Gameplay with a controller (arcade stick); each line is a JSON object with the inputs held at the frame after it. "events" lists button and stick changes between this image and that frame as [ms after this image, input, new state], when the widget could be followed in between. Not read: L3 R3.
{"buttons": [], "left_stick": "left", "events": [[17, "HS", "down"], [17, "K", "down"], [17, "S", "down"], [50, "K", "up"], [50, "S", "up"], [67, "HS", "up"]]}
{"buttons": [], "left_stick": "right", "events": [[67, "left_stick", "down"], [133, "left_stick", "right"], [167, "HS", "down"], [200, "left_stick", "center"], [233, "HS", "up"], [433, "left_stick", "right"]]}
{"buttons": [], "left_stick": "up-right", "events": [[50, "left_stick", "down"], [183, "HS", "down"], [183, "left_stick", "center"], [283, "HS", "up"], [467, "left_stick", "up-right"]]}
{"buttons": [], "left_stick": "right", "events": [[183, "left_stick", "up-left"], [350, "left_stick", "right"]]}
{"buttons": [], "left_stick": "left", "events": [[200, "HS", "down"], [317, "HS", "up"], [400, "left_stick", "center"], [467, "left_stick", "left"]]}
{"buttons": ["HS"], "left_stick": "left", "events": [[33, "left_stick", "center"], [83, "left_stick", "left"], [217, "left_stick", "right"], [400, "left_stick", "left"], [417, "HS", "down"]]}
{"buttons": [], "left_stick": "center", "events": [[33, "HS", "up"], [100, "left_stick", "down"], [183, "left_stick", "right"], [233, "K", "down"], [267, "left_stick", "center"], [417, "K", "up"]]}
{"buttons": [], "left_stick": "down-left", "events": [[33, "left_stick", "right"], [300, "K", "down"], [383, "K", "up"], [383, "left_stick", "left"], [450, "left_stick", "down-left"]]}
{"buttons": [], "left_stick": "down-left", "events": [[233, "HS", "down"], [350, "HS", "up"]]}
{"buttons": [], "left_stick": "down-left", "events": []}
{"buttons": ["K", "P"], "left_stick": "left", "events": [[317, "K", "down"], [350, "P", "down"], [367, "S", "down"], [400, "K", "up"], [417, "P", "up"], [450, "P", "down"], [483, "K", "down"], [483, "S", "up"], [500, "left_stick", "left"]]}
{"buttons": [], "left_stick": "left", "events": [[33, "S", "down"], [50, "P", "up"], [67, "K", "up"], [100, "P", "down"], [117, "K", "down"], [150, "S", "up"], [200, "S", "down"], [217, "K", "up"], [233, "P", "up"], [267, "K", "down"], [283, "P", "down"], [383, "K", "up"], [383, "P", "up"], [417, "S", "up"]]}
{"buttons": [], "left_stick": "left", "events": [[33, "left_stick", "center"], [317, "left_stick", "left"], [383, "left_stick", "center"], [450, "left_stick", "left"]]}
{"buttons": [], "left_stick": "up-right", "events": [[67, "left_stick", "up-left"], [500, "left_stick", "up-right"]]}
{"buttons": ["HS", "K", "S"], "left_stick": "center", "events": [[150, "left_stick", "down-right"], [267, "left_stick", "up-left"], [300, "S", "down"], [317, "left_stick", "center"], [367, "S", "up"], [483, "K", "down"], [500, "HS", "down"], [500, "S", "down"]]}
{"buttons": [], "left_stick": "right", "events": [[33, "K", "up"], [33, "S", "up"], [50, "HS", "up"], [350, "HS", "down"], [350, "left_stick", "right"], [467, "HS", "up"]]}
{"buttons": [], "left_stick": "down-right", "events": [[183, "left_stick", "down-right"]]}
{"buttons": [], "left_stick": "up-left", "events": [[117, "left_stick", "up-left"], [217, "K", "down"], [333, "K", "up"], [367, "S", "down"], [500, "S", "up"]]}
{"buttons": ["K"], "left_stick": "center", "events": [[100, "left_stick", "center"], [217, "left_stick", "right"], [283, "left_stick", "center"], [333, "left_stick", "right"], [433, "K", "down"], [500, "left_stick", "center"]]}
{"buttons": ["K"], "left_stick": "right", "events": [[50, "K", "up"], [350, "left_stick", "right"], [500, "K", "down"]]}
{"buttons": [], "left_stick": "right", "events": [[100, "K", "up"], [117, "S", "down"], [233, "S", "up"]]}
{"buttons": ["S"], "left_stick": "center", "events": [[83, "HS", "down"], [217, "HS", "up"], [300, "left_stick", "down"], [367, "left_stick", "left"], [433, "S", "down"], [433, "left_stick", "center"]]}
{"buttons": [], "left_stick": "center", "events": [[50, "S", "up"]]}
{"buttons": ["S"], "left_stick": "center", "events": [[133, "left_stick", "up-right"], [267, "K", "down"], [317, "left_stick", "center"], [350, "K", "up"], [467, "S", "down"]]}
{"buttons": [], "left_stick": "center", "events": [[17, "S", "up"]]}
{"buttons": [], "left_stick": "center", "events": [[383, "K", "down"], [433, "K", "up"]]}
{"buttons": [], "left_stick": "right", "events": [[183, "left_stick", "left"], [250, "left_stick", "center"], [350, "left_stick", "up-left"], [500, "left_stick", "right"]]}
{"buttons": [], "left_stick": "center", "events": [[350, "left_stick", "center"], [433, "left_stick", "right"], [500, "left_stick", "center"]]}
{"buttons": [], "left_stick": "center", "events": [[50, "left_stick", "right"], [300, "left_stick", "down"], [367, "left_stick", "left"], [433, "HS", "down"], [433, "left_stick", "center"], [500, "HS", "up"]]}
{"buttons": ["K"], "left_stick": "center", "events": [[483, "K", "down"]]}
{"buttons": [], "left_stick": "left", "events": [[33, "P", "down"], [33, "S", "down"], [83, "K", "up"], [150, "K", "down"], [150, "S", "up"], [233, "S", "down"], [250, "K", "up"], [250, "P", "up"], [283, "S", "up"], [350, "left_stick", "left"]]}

*What you will do*. I would like you to output every record exactly as written.

*Response to this task*.
Gameplay with a controller (arcade stick); each line is a JSON object with the inputs held at the frame after it. "events" lists button and stick changes between this image and that frame as [ms after this image, input, new state], when the widget could be followed in between. Not read: L3 R3.
{"buttons": [], "left_stick": "left", "events": [[17, "HS", "down"], [17, "K", "down"], [17, "S", "down"], [50, "K", "up"], [50, "S", "up"], [67, "HS", "up"]]}
{"buttons": [], "left_stick": "right", "events": [[67, "left_stick", "down"], [133, "left_stick", "right"], [167, "HS", "down"], [200, "left_stick", "center"], [233, "HS", "up"], [433, "left_stick", "right"]]}
{"buttons": [], "left_stick": "up-right", "events": [[50, "left_stick", "down"], [183, "HS", "down"], [183, "left_stick", "center"], [283, "HS", "up"], [467, "left_stick", "up-right"]]}
{"buttons": [], "left_stick": "right", "events": [[183, "left_stick", "up-left"], [350, "left_stick", "right"]]}
{"buttons": [], "left_stick": "left", "events": [[200, "HS", "down"], [317, "HS", "up"], [400, "left_stick", "center"], [467, "left_stick", "left"]]}
{"buttons": ["HS"], "left_stick": "left", "events": [[33, "left_stick", "center"], [83, "left_stick", "left"], [217, "left_stick", "right"], [400, "left_stick", "left"], [417, "HS", "down"]]}
{"buttons": [], "left_stick": "center", "events": [[33, "HS", "up"], [100, "left_stick", "down"], [183, "left_stick", "right"], [233, "K", "down"], [267, "left_stick", "center"], [417, "K", "up"]]}
{"buttons": [], "left_stick": "down-left", "events": [[33, "left_stick", "right"], [300, "K", "down"], [383, "K", "up"], [383, "left_stick", "left"], [450, "left_stick", "down-left"]]}
{"buttons": [], "left_stick": "down-left", "events": [[233, "HS", "down"], [350, "HS", "up"]]}
{"buttons": [], "left_stick": "down-left", "events": []}
{"buttons": ["K", "P"], "left_stick": "left", "events": [[317, "K", "down"], [350, "P", "down"], [367, "S", "down"], [400, "K", "up"], [417, "P", "up"], [450, "P", "down"], [483, "K", "down"], [483, "S", "up"], [500, "left_stick", "left"]]}
{"buttons": [], "left_stick": "left", "events": [[33, "S", "down"], [50, "P", "up"], [67, "K", "up"], [100, "P", "down"], [117, "K", "down"], [150, "S", "up"], [200, "S", "down"], [217, "K", "up"], [233, "P", "up"], [267, "K", "down"], [283, "P", "down"], [383, "K", "up"], [383, "P", "up"], [417, "S", "up"]]}
{"buttons": [], "left_stick": "left", "events": [[33, "left_stick", "center"], [317, "left_stick", "left"], [383, "left_stick", "center"], [450, "left_stick", "left"]]}
{"buttons": [], "left_stick": "up-right", "events": [[67, "left_stick", "up-left"], [500, "left_stick", "up-right"]]}
{"buttons": ["HS", "K", "S"], "left_stick": "center", "events": [[150, "left_stick", "down-right"], [267, "left_stick", "up-left"], [300, "S", "down"], [317, "left_stick", "center"], [367, "S", "up"], [483, "K", "down"], [500, "HS", "down"], [500, "S", "down"]]}
{"buttons": [], "left_stick": "right", "events": [[33, "K", "up"], [33, "S", "up"], [50, "HS", "up"], [350, "HS", "down"], [350, "left_stick", "right"], [467, "HS", "up"]]}
{"buttons": [], "left_stick": "down-right", "events": [[183, "left_stick", "down-right"]]}
{"buttons": [], "left_stick": "up-left", "events": [[117, "left_stick", "up-left"], [217, "K", "down"], [333, "K", "up"], [367, "S", "down"], [500, "S", "up"]]}
{"buttons": ["K"], "left_stick": "center", "events": [[100, "left_stick", "center"], [217, "left_stick", "right"], [283, "left_stick", "center"], [333, "left_stick", "right"], [433, "K", "down"], [500, "left_stick", "center"]]}
{"buttons": ["K"], "left_stick": "right", "events": [[50, "K", "up"], [350, "left_stick", "right"], [500, "K", "down"]]}
{"buttons": [], "left_stick": "right", "events": [[100, "K", "up"], [117, "S", "down"], [233, "S", "up"]]}
{"buttons": ["S"], "left_stick": "center", "events": [[83, "HS", "down"], [217, "HS", "up"], [300, "left_stick", "down"], [367, "left_stick", "left"], [433, "S", "down"], [433, "left_stick", "center"]]}
{"buttons": [], "left_stick": "center", "events": [[50, "S", "up"]]}
{"buttons": ["S"], "left_stick": "center", "events": [[133, "left_stick", "up-right"], [267, "K", "down"], [317, "left_stick", "center"], [350, "K", "up"], [467, "S", "down"]]}
{"buttons": [], "left_stick": "center", "events": [[17, "S", "up"]]}
{"buttons": [], "left_stick": "center", "events": [[383, "K", "down"], [433, "K", "up"]]}
{"buttons": [], "left_stick": "right", "events": [[183, "left_stick", "left"], [250, "left_stick", "center"], [350, "left_stick", "up-left"], [500, "left_stick", "right"]]}
{"buttons": [], "left_stick": "center", "events": [[350, "left_stick", "center"], [433, "left_stick", "right"], [500, "left_stick", "center"]]}
{"buttons": [], "left_stick": "center", "events": [[50, "left_stick", "right"], [300, "left_stick", "down"], [367, "left_stick", "left"], [433, "HS", "down"], [433, "left_stick", "center"], [500, "HS", "up"]]}
{"buttons": ["K"], "left_stick": "center", "events": [[483, "K", "down"]]}
{"buttons": [], "left_stick": "left", "events": [[33, "P", "down"], [33, "S", "down"], [83, "K", "up"], [150, "K", "down"], [150, "S", "up"], [233, "S", "down"], [250, "K", "up"], [250, "P", "up"], [283, "S", "up"], [350, "left_stick", "left"]]}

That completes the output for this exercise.